To revile these social entrepreneurs for daring to threaten the bottom line of a corporation (and to imply that this corporation needs a broader regulatry monopoly to protect itself from disruptive innovation) is the opposite of capitalism. It's planned economics 101, where sentimental affection for a large, profitable concern (that does not reciprocate your affection, believe me!) replaces the idea of fair, competitive markets as the means of driving competition.
So, tovarich, I'll stick with my free market, Free Software projects, and continue to rail against the Politburo's interventions in the marketplace to pick winners and give them perpetual monopolies over the inventions they lay claim to.
* Economically viable != profitable. "Economically viable" means, "something that can be reliably accomplished without breaking the law." It's economically viable to grow your own basil on your windowsill. It's economically viable to lay out your kids' birthday invitations on your computer and print them out at home. It wasn't always economically viable to do this latter. Technology broadens the realm of "economically viable" by reducing overheads and production costs. Right now, it's not economically viable to design your own multi-core nanolithographed chips -- but give it a couple years.
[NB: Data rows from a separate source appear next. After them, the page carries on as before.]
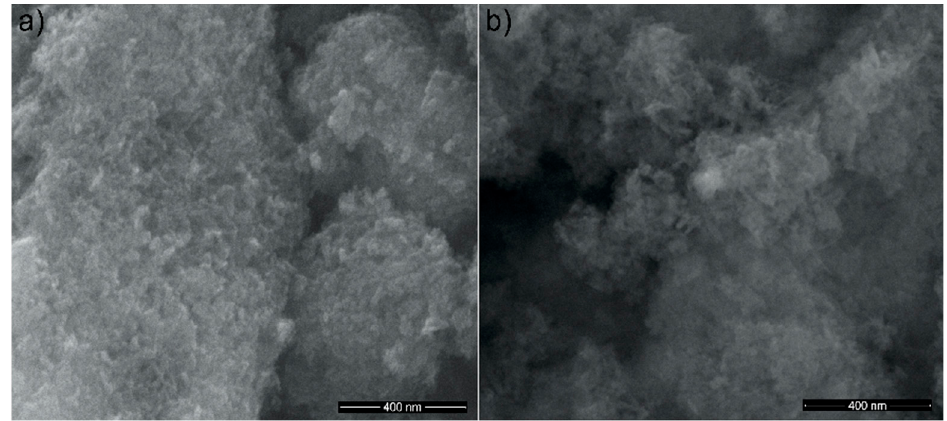
Figure 3. SEM images of HAp ( a ); and hydroxyapatite recovered after zinc adsorption from aqueous solutions (HApD) containing concentration of 50 mg/L zinc ions ( b ).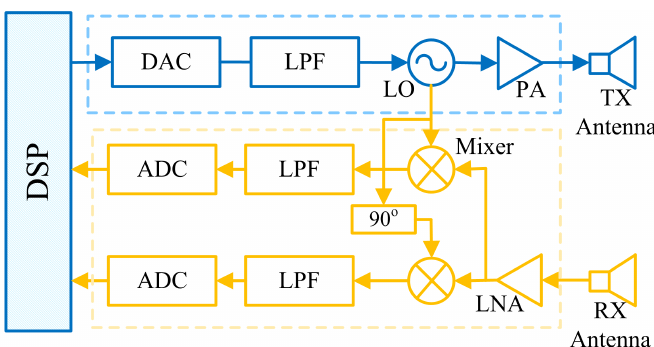
Figure 2. A high level block diagram of a next generation [5,31,32] radar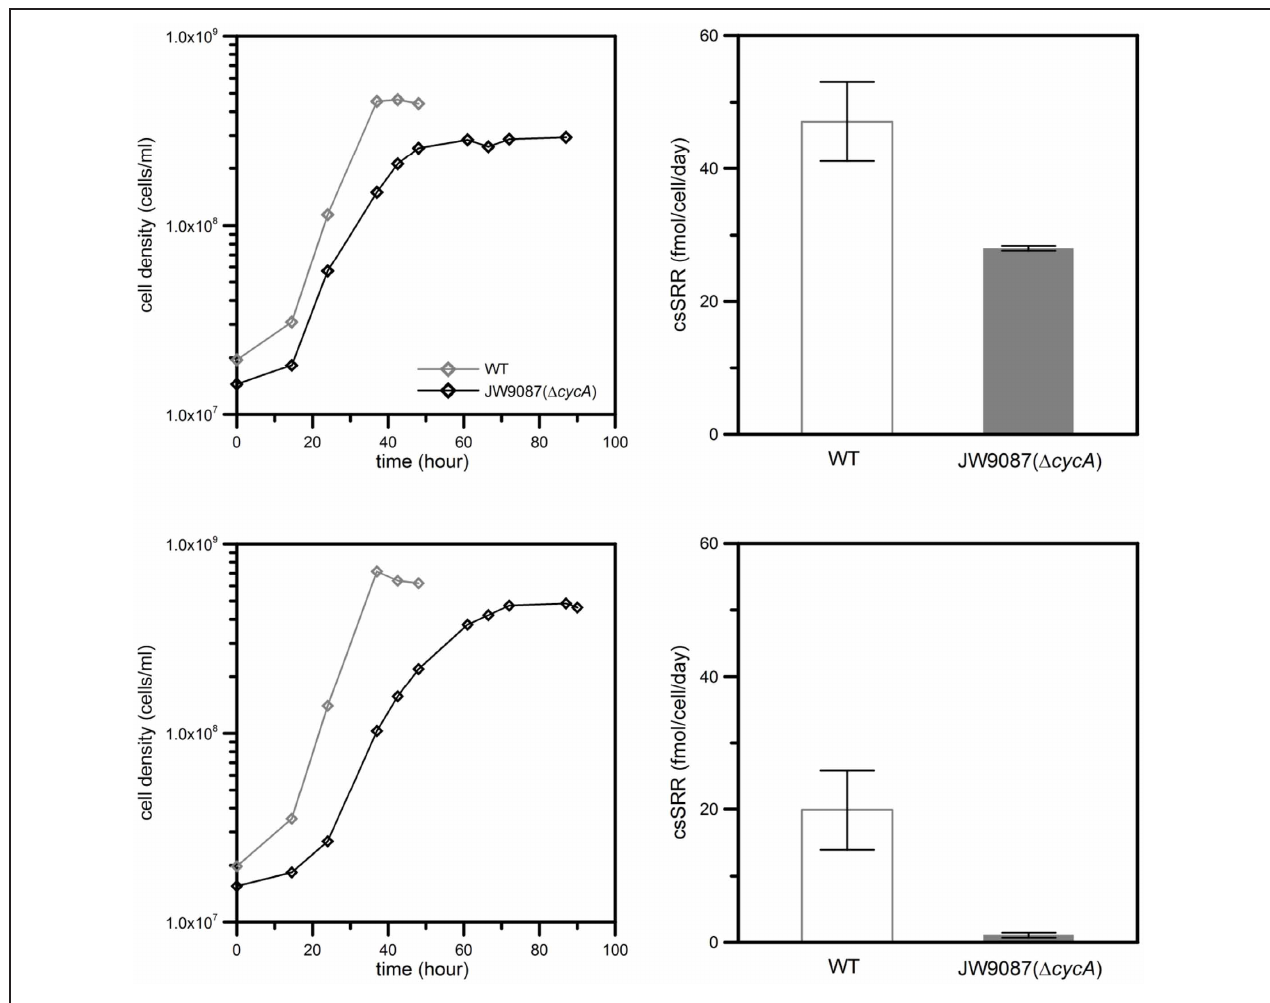
Growth curves are representative of two or more independent experiments. Errors for csSRR are given as the standard deviation of the mean.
I think, first of all, that it's important to understand Free and Open. Many people outside the F/LOSS (Free/Libre Open Source Software) community conflate the two. In fact, Free and Open are two very different and often contentious concepts. Richard Stallman, the founder of the Free Software movement, sums it up nicely: "For the Open Source movement, the issue of whether software should be open source is a practical question, not an ethical one. As one person put it, 'Open source is a development methodology; free software is a social movement.'" You can read the rest of what he has to say about the distinction between Free and Open here.
As far as the discussion about existing commercial standards opening up goes, I will admit that it's another contentious issue with two very different camps. In fact, the portion of the Open Colour Standard project that I was representing is behind the idea of creating a new, completely open standard, modifiable and redistributable, not tied to any one ink manufacturer. Fair disclosure: I'm personally active in this group and have been working on such a standard for the last year. It's probably due to my personal connection that the following link was not included in the original post. It may, however, bear looking at, given your perception of the project: http://adaptstudio.ca/ocs/.
As far as your last comment ("But that costs money unless someone volunteers.") goes, I've personally been working on the project for the last year, not making any profit from it and in fact sinking in my own time, effort and money, in hopes of creating something that will be useful to myself and to others, which is exactly in the spirit of F/LOSS. And I'm not the only one who's been doing that.